**DATA FOR PROCESSING**
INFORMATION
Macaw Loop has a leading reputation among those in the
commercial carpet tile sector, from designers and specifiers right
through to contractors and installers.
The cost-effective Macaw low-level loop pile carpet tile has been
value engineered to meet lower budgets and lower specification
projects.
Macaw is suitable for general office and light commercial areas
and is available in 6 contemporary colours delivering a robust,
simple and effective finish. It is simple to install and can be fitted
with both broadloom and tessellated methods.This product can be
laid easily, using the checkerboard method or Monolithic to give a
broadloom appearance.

...

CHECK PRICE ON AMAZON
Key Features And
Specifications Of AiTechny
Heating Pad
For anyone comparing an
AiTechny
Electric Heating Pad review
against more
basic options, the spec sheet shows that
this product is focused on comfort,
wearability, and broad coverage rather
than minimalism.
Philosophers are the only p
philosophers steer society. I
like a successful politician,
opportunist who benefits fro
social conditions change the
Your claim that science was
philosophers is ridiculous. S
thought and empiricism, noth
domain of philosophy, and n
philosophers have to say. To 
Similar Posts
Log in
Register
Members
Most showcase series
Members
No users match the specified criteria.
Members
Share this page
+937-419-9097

**WHAT NEEDS TO BE DONE**
Report each line in the data that holds the word "Macaw".

**RESPONSE AREA**
Macaw Loop has a leading reputation among those in the
The cost-effective Macaw low-level loop pile carpet tile has been
Macaw is suitable for general office and light commercial areas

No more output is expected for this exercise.